The Costa Mesa, California offices of Optum, UnitedHealth's health care delivery and health care support services unit. Credit: Shutterstock
The popularity of GLP-1 drugs for weight loss has triggered a national debate over who has access to the medications -- and who will pay the high cost. Now, Optum Rx, a pharmacy benefit manager subsidiary of UnitedHealth Group, is being sued not for denying coverage but for providing the drugs although they allegedly were not covered under a health plan.
Trustees of the International Union Operating Engineers Local 49 Health and Welfare Fund in Minneapolis filed the lawsuit in the U.S. District Court of Minnesota last week, the Minneapolis Star-Tribune reported. The lawsuit alleged that the PBM paid more than $4 million for uncovered prescriptions, which depleted union funds. The union represents 15,000 construction industry workers in Minnesota and the Dakotas.

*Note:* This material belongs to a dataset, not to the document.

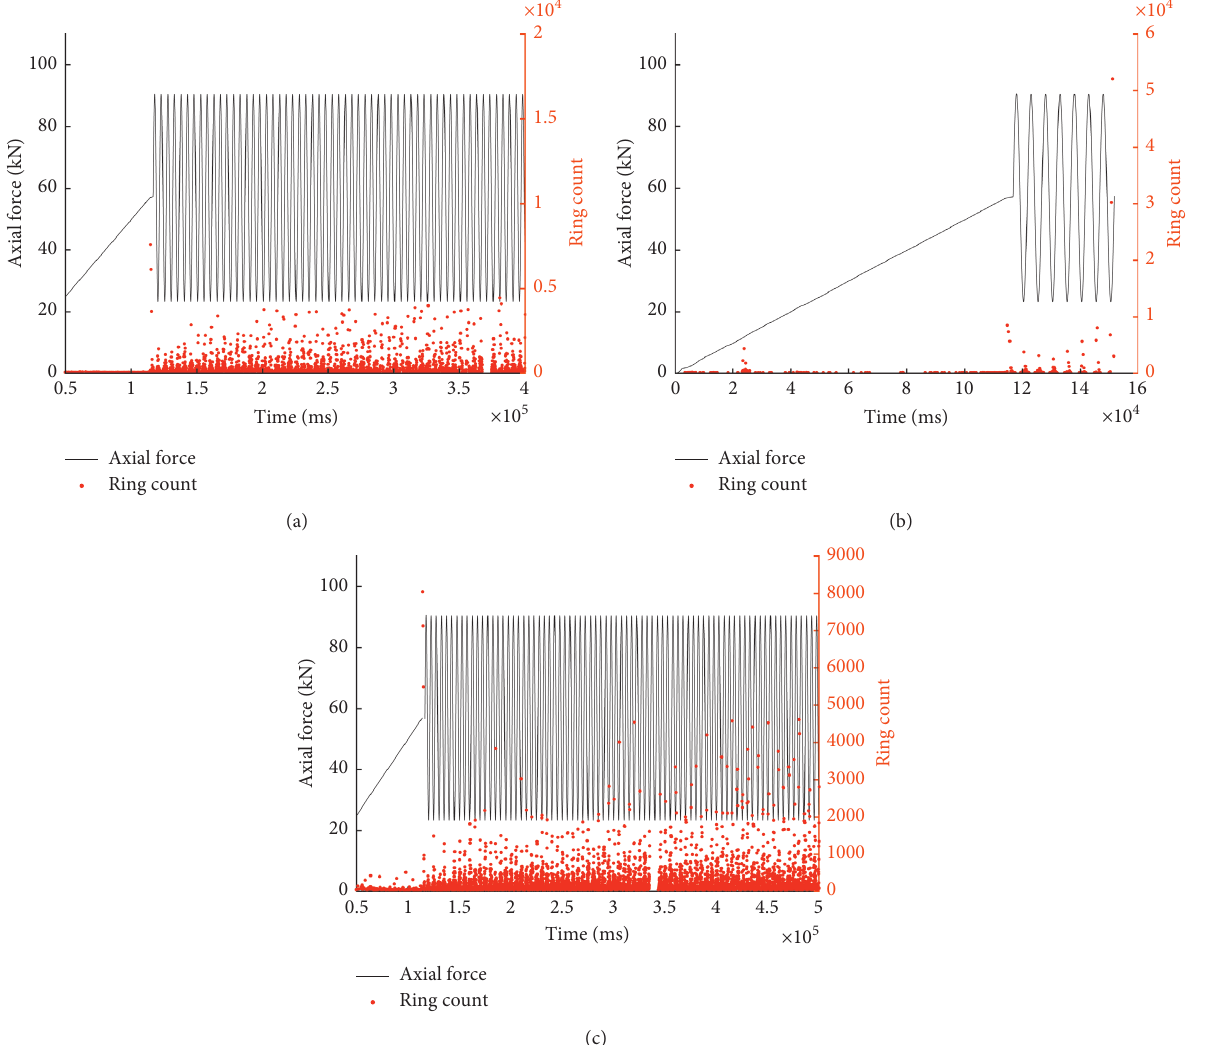
Figure 6: Acoustic emission evolution law of sandstone under different saturation conditions. (a) Evolution of acoustic emission in natural state. (b) Evolution of acoustic emission in saturated state. (c) Evolution of acoustic emission in dry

The lawsuit said the union’s health plan allowed coverage of Xenical to treat obesity but not newer products such as Wegovy or Zepbound. Nevertheless, since 2018, Optum Rx charged the union health plan $4,381,075 for 3,732 claims for uncovered weight-loss drugs, the plaintiffs alleged.
“Optum Rx received no compensation when it denied claims,” the lawsuit said. “It was in Optum Rx’s interest to approve claims, rather than deny them, as each approved claim increased Optum Rx’s compensation and each denied claim was uncompensated work and a lost opportunity for profit.”

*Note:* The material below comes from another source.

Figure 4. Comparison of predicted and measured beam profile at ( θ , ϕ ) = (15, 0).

As the plan’s PBM, Optum Rx decided which claims were payable and paid them out of its own pocket before billing the union health plan, the lawsuit said.
“Optum Rx did not disclose to the trustees the amount it paid to a pharmacy to resolve any particular claim,” it said. “For each claim OptumRx paid out of its own pocket, Optum Rx subsequently invoiced the plan a contractually prearranged amount (which varied by drug).”
The trustees said they learned in 2024 that Wegovy was among the drugs for which Optum Rx had charged the union health plan the most in the previous year.
“Optum Rx’s invoices to the plan for improperly approved and paid weight-loss drug claims intermingled thousands of properly approved and paid claims with the improper claims without disclosing to the plan the difference, deceiving the plan into believing that all invoiced claims were properly approved and paid,” the lawsuit said. “By this deceit, Optum Rx caused the plan to pay Optum Rx for weight-loss drug claims.”
Optum Rx denied the allegations and said it would contest the lawsuit in court. UnitedHealth and its subsidiaries in recent years have been the subject of multiple media investigations of billing practices and patient denials, as well as a variety of federal criminal and civil investigations, including potential Medicare fraud and antitrust violations.
The trustees terminated their relationship with Optum Rx at the end of last year.